**WRITTEN TASKS:**
- a) From the Sagemaker Pipelines thread below, reproduce word for word the passage starting at "Home > Net >  Running custom" and ending at "a custom script?".
- b) Pick up the Sagemaker Pipelines thread below where it stops and keep writing it.
--- Start of PAGE ---
Home > Net >  Running custom script as part of Sagemaker Pipelines
Running custom script as part of Sagemaker Pipelines

Time:11-29

Exploring the Sagemaker Python SDK and trying to setup a minimal pipeline: A custom python script which reads two csv files from S3 folder, processes data and writes a single file back to S3. Can't seem to find any examples/documentation which explains this process.

  1. Will having two input files (data/headers are different in each file) create problems?
  2. What processor to use? Most examples seem to use SKLearnProcessor or PySparkProcessor. I don't use either of the frameworks. Just need to do some simple data processing using Pandas.
  3. What is the use/need for ScriptProcessor? Do I need to use this for running a custom script?
  4. How to pass on package dependencies? Most dependencies are open source packages but there are a couple of packages that are hosted on a private CodeArtifact repository.

Most of the examples found on the web seem to use either SKLearnProcessor or PySparkProcessor.

CodePudding user response:

Your task can be solved with a simple processing job.

By using SKLearnProcessor, you already imply the use of a scikit-learn container. Otherwise, you can use a generic ScriptProcessor and specify the most appropriate container (already existing in sagemaker, such as that of scikit-learn or one of your own completely customised).

Within the scikit-learn container, libraries such as pandas and numpy are already present. You can look at the complete list of requirements here.

Below is an example of code that answers the questions on file input/output from S3:

from sagemaker.processing import ProcessingInput, ProcessingOutput
from sagemaker.sklearn.processing import SKLearnProcessor

sklearn_processor = SKLearnProcessor(
    framework_version=framework_version,  # e.g. "1.0-1", 
    role=role, 
    instance_type=your_instance_type,  # e.g. 'ml.m5.large'
    base_job_name = your_base_job_name,
    instance_count=your_instance_count,  # e.g. 1
)
--- End of PAGE ---
--- Start of GIVEN RECORDS ---
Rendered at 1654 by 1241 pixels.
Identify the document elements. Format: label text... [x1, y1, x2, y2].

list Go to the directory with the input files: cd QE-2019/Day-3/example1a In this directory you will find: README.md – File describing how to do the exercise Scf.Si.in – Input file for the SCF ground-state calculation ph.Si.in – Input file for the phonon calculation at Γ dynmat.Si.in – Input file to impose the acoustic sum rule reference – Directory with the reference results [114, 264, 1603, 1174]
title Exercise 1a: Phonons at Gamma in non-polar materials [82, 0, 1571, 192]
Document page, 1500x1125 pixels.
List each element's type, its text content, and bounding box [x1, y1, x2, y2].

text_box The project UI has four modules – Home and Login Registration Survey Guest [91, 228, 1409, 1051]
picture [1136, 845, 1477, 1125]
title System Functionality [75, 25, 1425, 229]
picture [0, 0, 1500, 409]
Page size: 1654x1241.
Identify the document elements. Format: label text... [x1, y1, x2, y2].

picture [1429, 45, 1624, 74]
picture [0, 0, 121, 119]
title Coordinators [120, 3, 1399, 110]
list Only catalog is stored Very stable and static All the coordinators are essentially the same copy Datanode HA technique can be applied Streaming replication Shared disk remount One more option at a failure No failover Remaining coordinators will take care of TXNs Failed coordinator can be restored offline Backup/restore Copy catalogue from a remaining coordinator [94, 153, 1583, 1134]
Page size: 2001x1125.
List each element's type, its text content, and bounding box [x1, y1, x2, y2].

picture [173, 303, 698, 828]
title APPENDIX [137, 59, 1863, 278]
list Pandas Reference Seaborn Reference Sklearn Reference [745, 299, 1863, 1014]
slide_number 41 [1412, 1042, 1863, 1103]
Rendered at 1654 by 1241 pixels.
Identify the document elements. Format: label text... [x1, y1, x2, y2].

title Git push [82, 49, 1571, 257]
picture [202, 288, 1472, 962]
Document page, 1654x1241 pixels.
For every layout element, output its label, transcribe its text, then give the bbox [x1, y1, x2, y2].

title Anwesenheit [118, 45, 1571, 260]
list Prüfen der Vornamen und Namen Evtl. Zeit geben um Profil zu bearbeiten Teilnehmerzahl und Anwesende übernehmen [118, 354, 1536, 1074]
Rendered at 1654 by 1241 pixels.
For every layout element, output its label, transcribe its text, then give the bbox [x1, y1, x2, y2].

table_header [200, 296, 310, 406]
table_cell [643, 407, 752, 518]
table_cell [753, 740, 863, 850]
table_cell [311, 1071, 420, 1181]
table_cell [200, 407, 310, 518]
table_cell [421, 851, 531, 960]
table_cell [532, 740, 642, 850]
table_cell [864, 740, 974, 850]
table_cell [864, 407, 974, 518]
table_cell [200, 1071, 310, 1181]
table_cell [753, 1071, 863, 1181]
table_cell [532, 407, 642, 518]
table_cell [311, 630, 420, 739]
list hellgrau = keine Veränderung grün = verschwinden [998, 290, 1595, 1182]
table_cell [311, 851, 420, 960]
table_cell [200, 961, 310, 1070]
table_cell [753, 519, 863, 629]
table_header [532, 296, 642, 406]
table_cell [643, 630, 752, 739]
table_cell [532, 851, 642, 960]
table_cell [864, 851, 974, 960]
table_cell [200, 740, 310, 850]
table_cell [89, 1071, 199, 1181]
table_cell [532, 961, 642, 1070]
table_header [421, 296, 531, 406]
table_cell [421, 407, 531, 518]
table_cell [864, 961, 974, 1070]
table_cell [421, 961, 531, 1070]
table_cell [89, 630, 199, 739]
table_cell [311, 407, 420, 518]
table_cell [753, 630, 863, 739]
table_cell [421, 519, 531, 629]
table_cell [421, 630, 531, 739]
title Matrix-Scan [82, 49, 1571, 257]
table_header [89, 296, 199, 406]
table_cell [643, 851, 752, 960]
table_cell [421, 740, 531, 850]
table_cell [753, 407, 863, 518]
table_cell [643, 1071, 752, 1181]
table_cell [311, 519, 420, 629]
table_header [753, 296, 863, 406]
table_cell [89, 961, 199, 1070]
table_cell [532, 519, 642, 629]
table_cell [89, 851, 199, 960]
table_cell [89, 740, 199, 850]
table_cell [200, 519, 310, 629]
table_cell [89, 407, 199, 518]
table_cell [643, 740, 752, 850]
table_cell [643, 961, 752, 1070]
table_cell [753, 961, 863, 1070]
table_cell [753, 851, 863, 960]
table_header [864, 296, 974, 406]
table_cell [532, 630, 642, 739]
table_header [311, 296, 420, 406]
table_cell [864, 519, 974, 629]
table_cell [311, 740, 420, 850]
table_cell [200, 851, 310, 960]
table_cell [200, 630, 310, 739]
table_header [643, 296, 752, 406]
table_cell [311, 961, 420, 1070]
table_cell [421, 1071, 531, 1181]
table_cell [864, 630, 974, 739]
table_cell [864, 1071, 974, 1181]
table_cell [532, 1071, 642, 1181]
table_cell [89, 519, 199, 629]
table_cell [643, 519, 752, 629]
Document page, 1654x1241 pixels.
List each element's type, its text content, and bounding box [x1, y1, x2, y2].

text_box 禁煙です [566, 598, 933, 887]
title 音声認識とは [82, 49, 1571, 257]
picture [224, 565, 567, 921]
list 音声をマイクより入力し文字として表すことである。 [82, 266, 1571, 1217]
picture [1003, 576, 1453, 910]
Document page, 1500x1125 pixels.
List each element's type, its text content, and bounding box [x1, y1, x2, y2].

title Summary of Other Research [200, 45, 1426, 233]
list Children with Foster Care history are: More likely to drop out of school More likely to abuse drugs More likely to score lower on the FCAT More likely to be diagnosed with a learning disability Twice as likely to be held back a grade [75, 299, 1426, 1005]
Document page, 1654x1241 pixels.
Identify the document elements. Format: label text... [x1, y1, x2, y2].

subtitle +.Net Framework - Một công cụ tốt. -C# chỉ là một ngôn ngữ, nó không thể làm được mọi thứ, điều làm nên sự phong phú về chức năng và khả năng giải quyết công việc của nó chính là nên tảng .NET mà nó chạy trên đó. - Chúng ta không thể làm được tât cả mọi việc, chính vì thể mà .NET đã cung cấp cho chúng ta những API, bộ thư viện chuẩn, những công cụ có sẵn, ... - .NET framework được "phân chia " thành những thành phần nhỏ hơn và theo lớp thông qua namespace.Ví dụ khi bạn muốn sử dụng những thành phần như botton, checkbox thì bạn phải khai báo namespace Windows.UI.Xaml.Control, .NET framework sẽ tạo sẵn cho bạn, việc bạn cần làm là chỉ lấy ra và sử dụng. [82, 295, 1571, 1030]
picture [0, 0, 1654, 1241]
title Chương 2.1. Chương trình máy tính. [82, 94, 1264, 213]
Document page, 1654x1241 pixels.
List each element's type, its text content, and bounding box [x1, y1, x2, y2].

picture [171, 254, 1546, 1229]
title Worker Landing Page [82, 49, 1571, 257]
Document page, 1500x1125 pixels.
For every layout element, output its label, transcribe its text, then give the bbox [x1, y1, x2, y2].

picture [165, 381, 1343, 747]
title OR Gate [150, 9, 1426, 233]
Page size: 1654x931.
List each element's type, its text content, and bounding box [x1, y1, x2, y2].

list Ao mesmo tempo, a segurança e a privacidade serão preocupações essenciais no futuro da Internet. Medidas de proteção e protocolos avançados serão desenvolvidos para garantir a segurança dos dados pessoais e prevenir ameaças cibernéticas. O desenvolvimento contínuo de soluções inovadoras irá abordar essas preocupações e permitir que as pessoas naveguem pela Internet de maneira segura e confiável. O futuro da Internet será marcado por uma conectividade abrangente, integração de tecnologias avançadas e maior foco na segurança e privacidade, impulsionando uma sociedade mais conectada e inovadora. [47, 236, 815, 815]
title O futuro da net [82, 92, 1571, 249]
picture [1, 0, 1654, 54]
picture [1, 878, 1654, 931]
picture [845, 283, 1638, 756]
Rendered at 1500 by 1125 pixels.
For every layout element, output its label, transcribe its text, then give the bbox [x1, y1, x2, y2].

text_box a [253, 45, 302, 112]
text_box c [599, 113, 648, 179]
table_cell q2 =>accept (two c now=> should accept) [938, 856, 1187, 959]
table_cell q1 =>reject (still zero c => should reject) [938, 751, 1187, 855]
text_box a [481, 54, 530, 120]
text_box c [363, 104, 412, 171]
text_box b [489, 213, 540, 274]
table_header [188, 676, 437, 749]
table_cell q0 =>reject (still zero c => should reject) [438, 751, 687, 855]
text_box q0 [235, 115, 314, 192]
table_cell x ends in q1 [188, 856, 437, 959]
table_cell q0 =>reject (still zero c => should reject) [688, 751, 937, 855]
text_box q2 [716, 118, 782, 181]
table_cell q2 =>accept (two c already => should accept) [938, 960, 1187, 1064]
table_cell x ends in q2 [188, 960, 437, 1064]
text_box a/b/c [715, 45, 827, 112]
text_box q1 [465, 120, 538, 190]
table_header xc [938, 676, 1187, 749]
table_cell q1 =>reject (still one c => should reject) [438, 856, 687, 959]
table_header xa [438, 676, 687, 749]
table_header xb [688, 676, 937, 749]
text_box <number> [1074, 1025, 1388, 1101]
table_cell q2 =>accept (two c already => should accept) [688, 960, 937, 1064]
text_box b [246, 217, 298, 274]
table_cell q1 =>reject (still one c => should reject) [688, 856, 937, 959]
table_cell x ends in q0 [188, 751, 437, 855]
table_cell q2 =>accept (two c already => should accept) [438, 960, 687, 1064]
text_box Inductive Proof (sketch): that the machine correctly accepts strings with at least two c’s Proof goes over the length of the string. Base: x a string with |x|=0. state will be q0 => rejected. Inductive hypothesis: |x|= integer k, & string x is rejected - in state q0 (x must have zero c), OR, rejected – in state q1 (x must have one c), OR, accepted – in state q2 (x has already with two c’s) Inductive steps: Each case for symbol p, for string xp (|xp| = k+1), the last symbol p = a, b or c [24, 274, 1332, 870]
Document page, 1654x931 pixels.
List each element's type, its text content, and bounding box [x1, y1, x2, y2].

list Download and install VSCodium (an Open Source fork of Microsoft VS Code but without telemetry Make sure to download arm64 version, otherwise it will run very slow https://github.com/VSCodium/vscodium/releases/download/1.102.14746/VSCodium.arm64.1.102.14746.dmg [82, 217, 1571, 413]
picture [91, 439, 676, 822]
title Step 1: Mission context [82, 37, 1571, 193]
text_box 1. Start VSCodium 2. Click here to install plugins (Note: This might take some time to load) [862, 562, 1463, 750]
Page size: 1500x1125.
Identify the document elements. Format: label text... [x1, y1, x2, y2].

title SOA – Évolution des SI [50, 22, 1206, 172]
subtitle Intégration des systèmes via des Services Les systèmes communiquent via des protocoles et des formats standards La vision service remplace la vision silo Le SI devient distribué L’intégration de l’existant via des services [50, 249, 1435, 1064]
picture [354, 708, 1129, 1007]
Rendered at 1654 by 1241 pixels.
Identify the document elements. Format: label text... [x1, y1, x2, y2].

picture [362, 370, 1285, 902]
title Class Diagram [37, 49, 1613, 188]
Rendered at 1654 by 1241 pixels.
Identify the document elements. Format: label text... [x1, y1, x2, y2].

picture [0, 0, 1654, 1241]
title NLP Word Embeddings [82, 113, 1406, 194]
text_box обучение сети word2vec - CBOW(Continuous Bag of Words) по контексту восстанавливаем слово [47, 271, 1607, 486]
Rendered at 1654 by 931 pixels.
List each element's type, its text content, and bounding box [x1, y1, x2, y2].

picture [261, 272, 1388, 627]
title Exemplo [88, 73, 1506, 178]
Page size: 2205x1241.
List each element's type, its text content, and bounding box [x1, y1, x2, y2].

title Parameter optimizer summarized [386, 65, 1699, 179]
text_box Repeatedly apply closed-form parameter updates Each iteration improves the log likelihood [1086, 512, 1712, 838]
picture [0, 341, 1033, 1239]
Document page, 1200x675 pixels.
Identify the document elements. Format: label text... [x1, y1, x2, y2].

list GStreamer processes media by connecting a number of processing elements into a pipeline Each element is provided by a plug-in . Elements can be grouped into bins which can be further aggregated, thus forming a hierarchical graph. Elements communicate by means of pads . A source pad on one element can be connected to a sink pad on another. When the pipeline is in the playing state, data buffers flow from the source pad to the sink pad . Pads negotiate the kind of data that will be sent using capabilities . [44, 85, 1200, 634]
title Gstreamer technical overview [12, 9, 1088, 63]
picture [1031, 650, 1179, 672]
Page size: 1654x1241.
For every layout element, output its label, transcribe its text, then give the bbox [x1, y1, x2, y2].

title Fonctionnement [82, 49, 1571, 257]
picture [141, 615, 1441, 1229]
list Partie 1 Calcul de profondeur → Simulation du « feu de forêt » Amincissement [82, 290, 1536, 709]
--- End of GIVEN RECORDS ---
**TASK RESPONSES:**
- a)
Home > Net >  Running custom script as part of Sagemaker Pipelines
Running custom script as part of Sagemaker Pipelines

Time:11-29

Exploring the Sagemaker Python SDK and trying to setup a minimal pipeline: A custom python script which reads two csv files from S3 folder, processes data and writes a single file back to S3. Can't seem to find any examples/documentation which explains this process.

  1. Will having two input files (data/headers are different in each file) create problems?
  2. What processor to use? Most examples seem to use SKLearnProcessor or PySparkProcessor. I don't use either of the frameworks. Just need to do some simple data processing using Pandas.
  3. What is the use/need for ScriptProcessor? Do I need to use this for running a custom script?

- b)
sklearn_processor.run(
    code=your_script_path,
    inputs=[
        ProcessingInput(
            input_name='insert-custom-name-for-first-file',
            source=first_file_s3_uri,
            destination="/opt/ml/processing/input/data",
            s3_data_type='S3Prefix',
            s3_input_mode="File"
        ),
        ProcessingInput(
            input_name='insert-custom-name-for-second-file',
            source=second_file_s3_uri,
            destination="/opt/ml/processing/input/data",
            s3_data_type='S3Prefix',
            s3_input_mode="File"
        )
    ],
    outputs=[
        ProcessingOutput(
            output_name="output-channel-name",
            destination=output_s3_path_uri,
            source="/opt/ml/processing/processed_data"
        )
    ]
)

If both input files reside in the same folder on S3, you can directly load a single ProcessingInput pointing to that folder instead of separating the two files. However, since they are only two, I recommend distinguishing them as I have done in the example.


For dependencies: if they are modules to be loaded, you could pass them just like ProcessingInput. See the run() documentation under source_dir, dependencies and git_config. That way you can choose the optimal configuration for your task.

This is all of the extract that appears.